The great Comedy of Errors has arisen from that immense Error of the first Concoction attempting Canada without the command of the Lakes. I expect soon to see the Southern & middle States as enthusiastic for a Navy on the Lakes, as I have been for 38 years, for such an arm on the ocean. If they are not I shall despair of their understandings or their sensibility. An hundred thousand Lives & two hundred millions of taxes can only be saved by a decided irresistable superiority on the Lakes.

The hopes from the negotiation at St Petersburg are of a character with those sanguine hopes held out by Lord Drummond in 1775. Perhaps you remember not the name. It is too deeply impressed on my memory, and heart ever to forget it. Mr Jefferson I warrant you remembers it well. Carlisle, Eden & Johnstone, may be more generally remembered. “Our Country is in a deplorable condition.” Nothing but patience and perseverance can preserve it from a temporary disgrace. Ruin, is out of the question Nothing short of divine power can ruin it; or the blindness & Fatuity of its Inhabitants. In this latter case it deserves to be ruined & will be ruined; & it will not be worth while for you or me to endeavour to save it.

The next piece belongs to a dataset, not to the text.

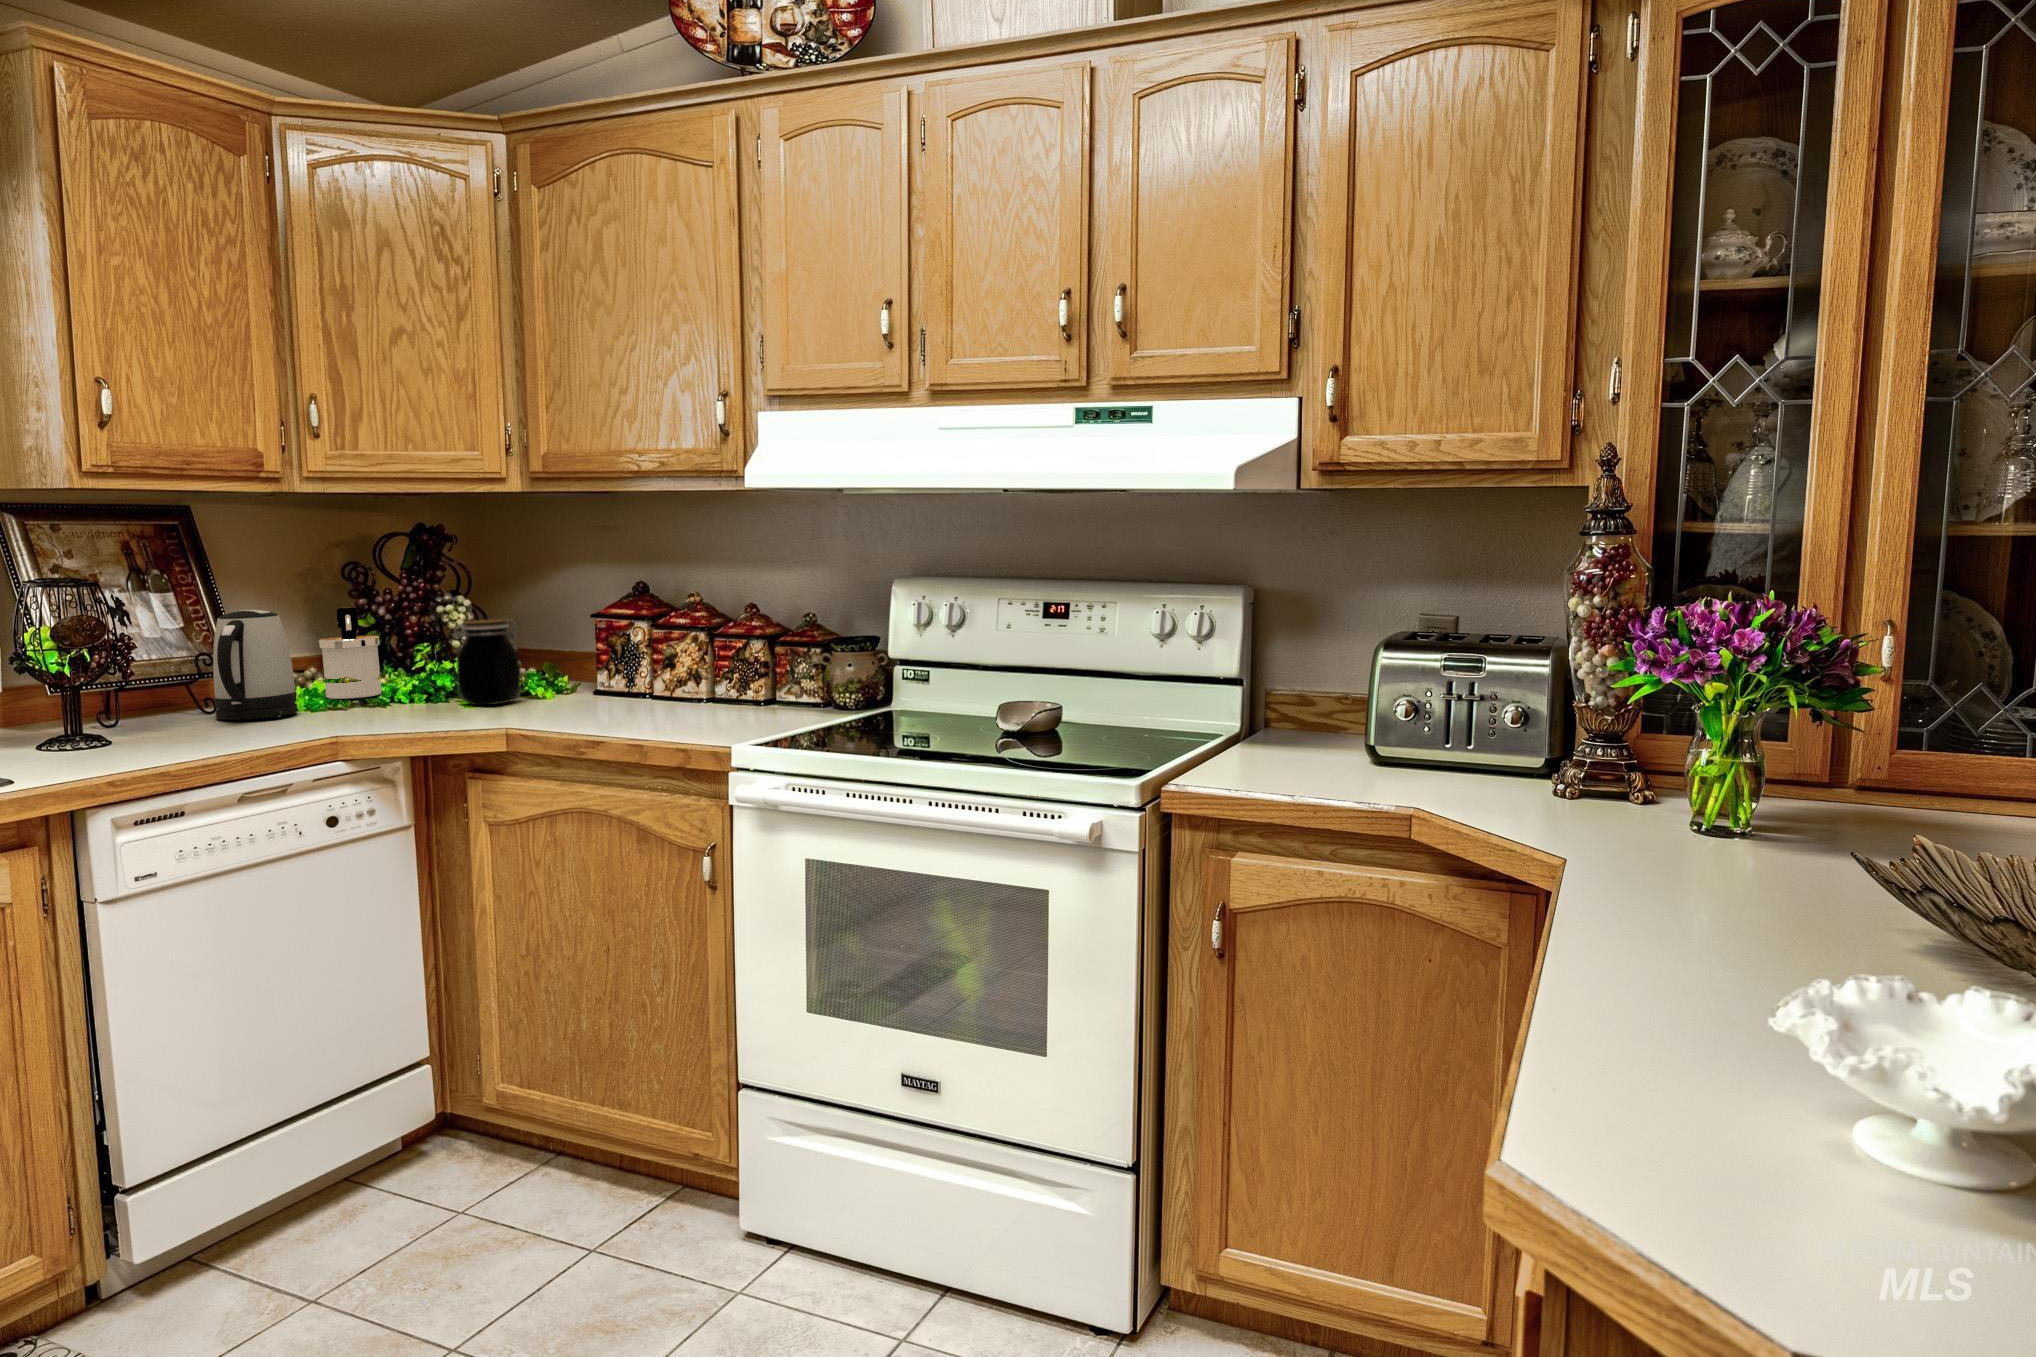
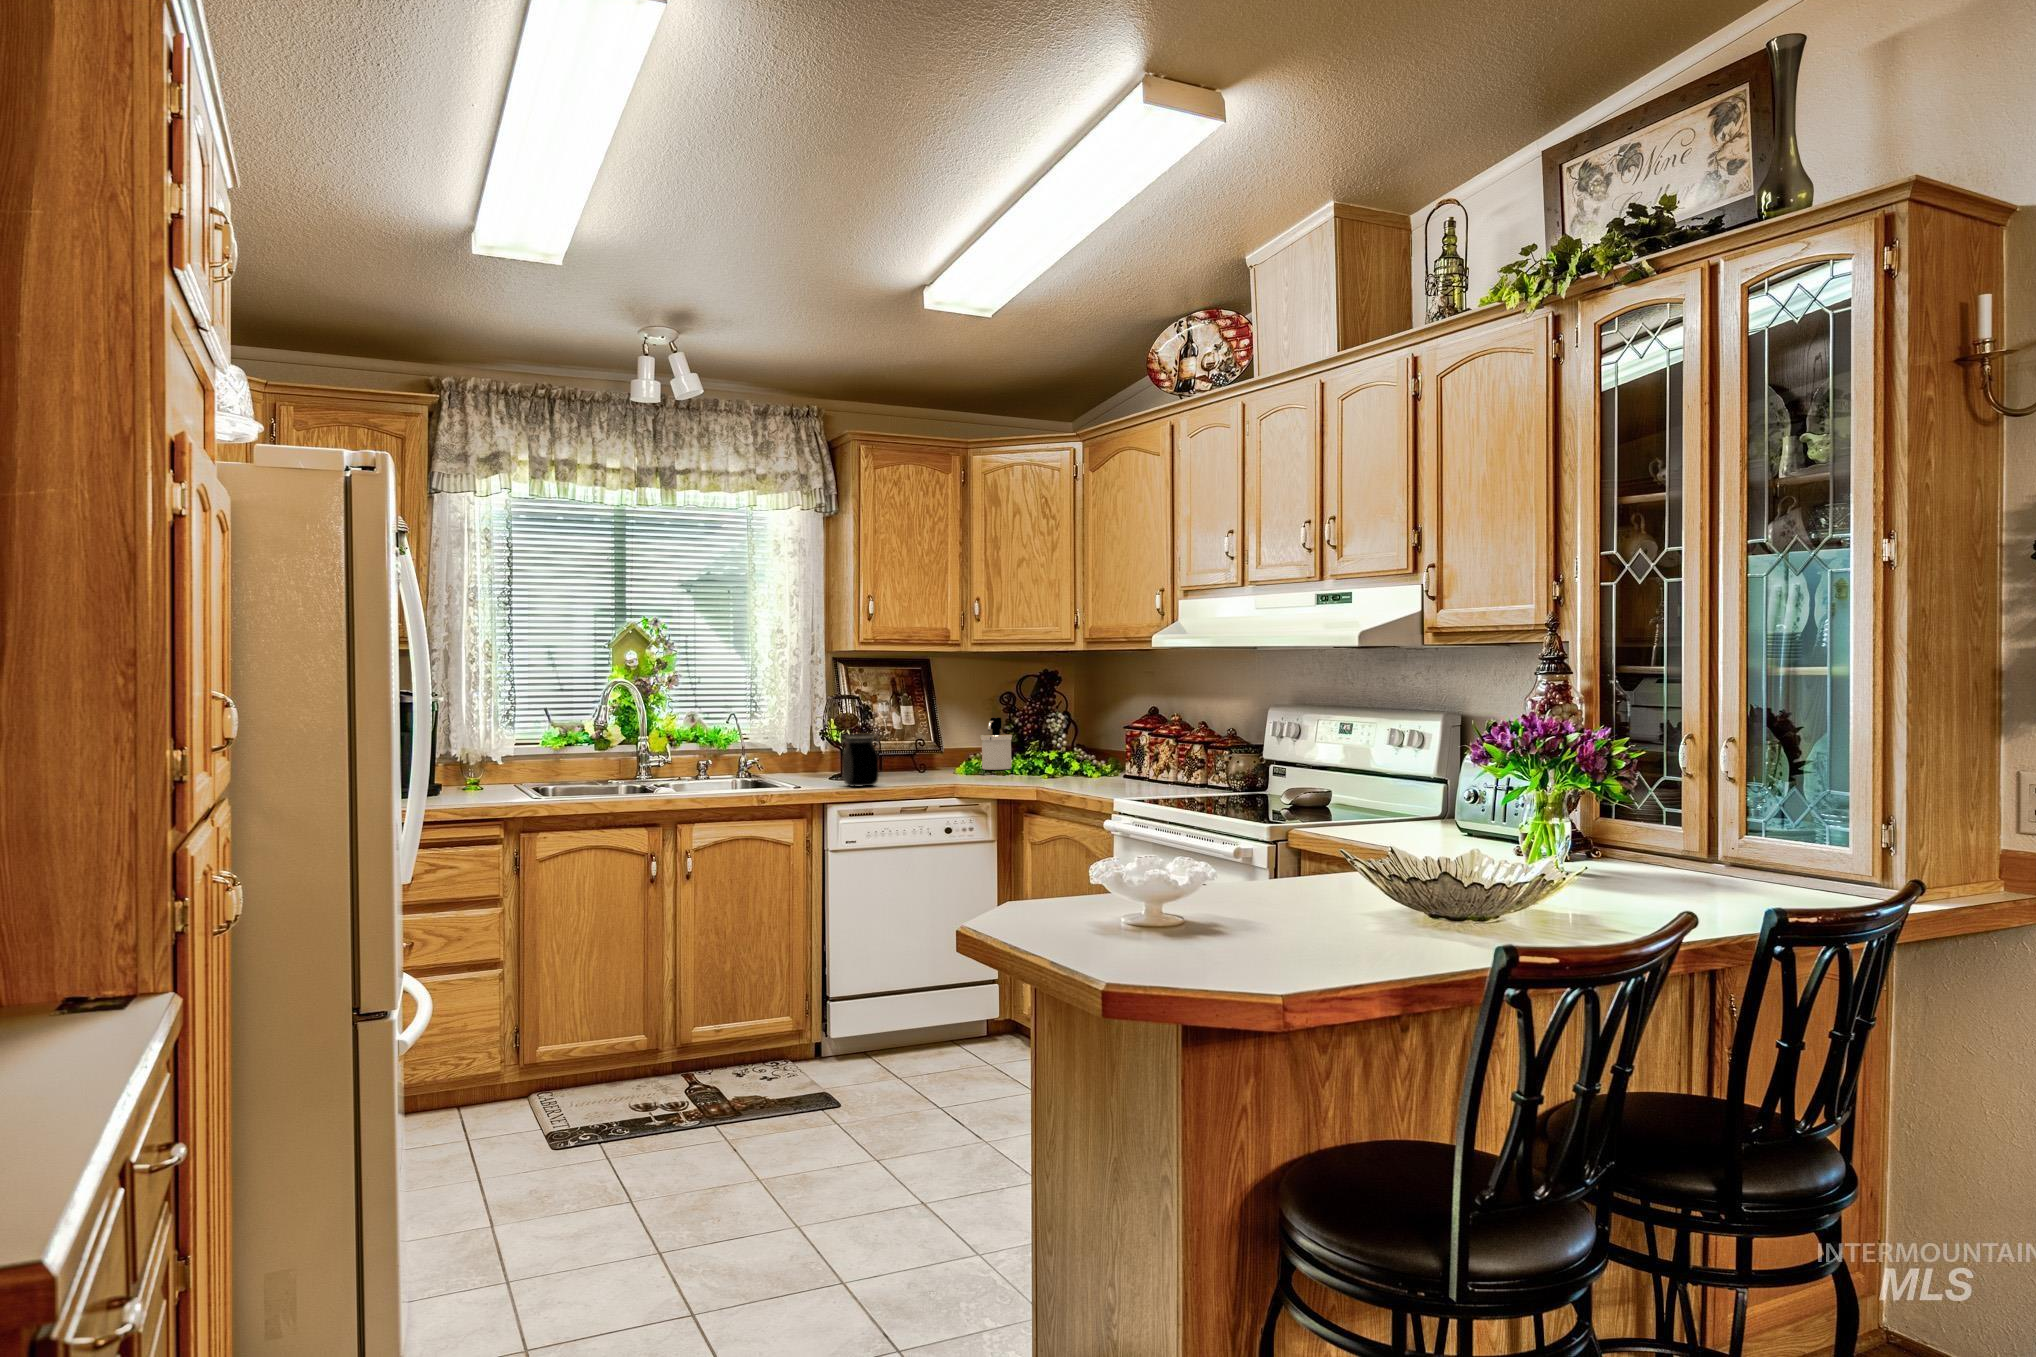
kettle: present [213,610,298,720] -> none [914,715,956,775]
jar: present [454,619,521,705] -> present [841,733,879,787]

The taxes must come; They ought never to have been repealed. I will not advise, or exhort, or instruct you: but I very seriously say, I would vote for every one of them.

My kind regards to the Vice President. I am happy to find you have conversed together; He can understand, & will hear you. It is difficult to collect your letters. What we shall do with them, I know not as yet.

Col Humphries has very suddenly & unexpectedly become a conspicuous character in war & politics. Your case and his shew, that old services are not wholly forgotten. I will now instruct you as my representative. Let him alone; or encourage him. You know not New England so well as I do. His appointment is no trifling event. Connecticut under him will defend itself; and bye and bye do more. Such an appointment, by his Excellency John Cotton Smith, in Connecticutt has meaning, & will have Consequences. Connecticutt will be alive. I am

John Adams

MHi: Adams Family Papers, Letterbooks.